[BEGIN Given passage]

School Dist. No. 23 of Okfuskee County v. Commissioners of the Land Office

An action was commenced in the district court of Oklahoma county by the plaintiffs in error against the Commissioners of the Land Office of Oklahoma and the individual officers composing said board as set forth in the statement of this opinion, for a writ of mandamus to compel said defendants in error to pay to the plaintiffs in error and other common school districts in the state of Oklahoma certain moneys collected for the leasing of school and other public lands for oil and gas mining purposes. The parties herein appear in the same order as they appeared in the trial court and will hereafter be referred to as plaintiff and defendant. An alternative writ of mandamus was granted upon the petition of plaintiff, and the defendant filed its response thereto. Upon issue joined between the plaintiff and defendant on the petition and return to the alternative writ, a trial of the issue was had in the district court, and upon consideration of the facts the alternative writ was vacated and prayer of plaintiff's petition denied. The plaintiff has appealed to this court from the judgment of the trial court denying it relief.

In brief, the question for us to determine is the disposition to be made of the funds derived from an oil and gas lease on school land granted the state of Oklahoma in the Enabling Act under which the state of Oklahoma was erected.

[END Given passage]
[BEGIN Data excerpt]

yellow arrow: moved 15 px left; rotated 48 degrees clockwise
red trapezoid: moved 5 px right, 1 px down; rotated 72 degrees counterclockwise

[END Data excerpt]

● Objectives
a: In order, list each step the lawsuit went through, from its start to the appeal, as the opening paragraph of the court opinion on the Okfuskee County school district describes them.
b: Continue the court opinion on the Okfuskee County school district from its final sentence.

● Answers to the problems
a:
1. The plaintiffs in error commenced an action in the district court of Oklahoma county for a writ of mandamus.
2. An alternative writ of mandamus was granted on the plaintiff's petition.
3. The defendant filed its response.
4. After issue was joined on the petition and the return to the alternative writ, the issue was tried in the district court.
5. The alternative writ was vacated and the plaintiff's petition was denied.
6. The plaintiff appealed the trial court's judgment.

b:
It is the contention of the plaintiff that the delay rentals, royalty, and bonus money paid by the successful bidder for an oil and gas lease on school lands is rental and income from such lease and should go into the common school fund of the state. It is the contention of the defendant that all proceeds from mineral leases, including oil and gas leases, should be paid into the permanent schood fund, and the interest derived from the investment of said fund only should be used in supporting the common schools of the state of Oklahoma. A proper determination of the issues involved requires a construction and consideration of certain terms and provisions of the Enabling Act and certain sections of the Constitution of the state of Oklahoma.

Section 7 of the Enabling Act provides, in part:

"That upon the admission of the state into the Union sections numbered sixteen and thirty-six, in every township in Oklahoma Territory, and all indemnity lands heretofore selected in lieu thereof, are hereby granted to the state for the use and benefit of the common schools. * * *

"There is hereby appropriated, out of any money in the treasury not otherwise appropriated, the sum of five million dollars for the use and benefit of the common schools of said state in lieu of sections sixteen and thirty-six, and other lands of the Indian Territory. Said appropriation shall be paid by the Treasurer of the United States at such time and to such person or persons as may be authorized by said state to receive the same under the laws to be enacted by said state, and until said state shall enact such laws said appropriation shall not be paid, but said state shall be allowed interest thereon at the rate of three per centum per annum, which shall be paid to said state for the use and benefit of its public schools. Said appropriation of five million dollars shall be held and invested by said state, in trust, for the use and benefit of said schools, and the interest thereon shall be used exclusively in the support and maintenance of said schools. * * *"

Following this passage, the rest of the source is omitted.